Os biólogos há muito debatem os processos responsáveis ​​pela geração de diversidade dentro e entre as espécies. A estrutura genética das espécies de plantas pode ser moldada por fatores geográficos e ecológicos que limitam o fluxo gênico entre as populações. Geograficamente, as populações podem se tornar fragmentadas e isoladas pela distância ou por barreiras físicas, como rios ou serras. Ecologicamente, as populações podem ficar isoladas como resultado de diversos processos ecológicos, incluindo a diferenciação genética conduzida por polinizadores. Os polinizadores são importantes impulsionadores da evolução das angiospermas em escalas micro e macroevolutivas. Diversidade em caracteres florais do gênero bromélia Freezeea tem sido impulsionado em grande parte pela polinização por beija-flores ou morcegos. No entanto, um dilema taxonômico surgiu no Freezeea, com algumas espécies originalmente descritas e agrupadas com base no tipo de polinizador e outras baseadas apenas na morfologia floral. Esta classificação levou à controversa colocação taxonômica de alguns Freezeea espécies com características florais mistas.

Diversidade morfológica floral de espécies de Vriesea evidenciando as síndromes de polinização de beija-flores (A–F) e morcegos (G–L). Crédito da imagem: Neves et ai.

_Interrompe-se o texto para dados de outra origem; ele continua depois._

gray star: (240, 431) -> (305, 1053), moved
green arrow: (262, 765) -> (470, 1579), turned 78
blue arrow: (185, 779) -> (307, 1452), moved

Em seu novo estudo publicado em AoBP, Neves et ai. testar se características florais (morfologia, cor, cheiro, recompensas e fenologia) podem predizer com precisão polinizadores de beija-flores e morcegos no gênero de bromélias da Mata Atlântica Freezeea. Eles também testam se a estrutura genética em Freezeea é principalmente moldado pela geografia (heterogeneidade latitudinal e altitudinal) ou ecologia (síndromes de polinização). Verificou-se que os agrupamentos genéticos das espécies correspondem aos dois tipos de polinizadores. Os autores identificaram espécies com posição genética intermediária que diferiam morfologicamente do típico beija-flor e polinizada por morcego Freezeea flores por seus traços florais mistos. Isso provavelmente representa uma janela para mudanças entre a polinização por morcegos e a polinização por beija-flores e vice-versa. Os autores sugerem que os polinizadores deste gênero têm papéis na condução do isolamento ecológico em Freezeea clades e destacam um continuum morfológico-genético que pode ser típico da especiação contínua impulsionada por polinizadores em hotspots de biodiversidade.

Pesquisador destaque

Beatriz Neves recolhendo as espécies Vriesea sazimae durante um trabalho de campo na Mata Atlântica brasileira, no Parque Nacional da Serra da Bocaina.

Beatriz Neves é doutora pelo Museu Nacional da Universidade Federal do Rio de Janeiro, Brasil e atualmente é pesquisadora de pós-doutorado na Universidade de Gotemburgo, Alemanha. Sua pesquisa se concentra em taxonomia, morfologia, filogenética e ecologia da polinização de bromélias (família do abacaxi Bromeliaceae). Ela está atualmente estudando a evolução da forma floral sob seleção mediada por polinizadores.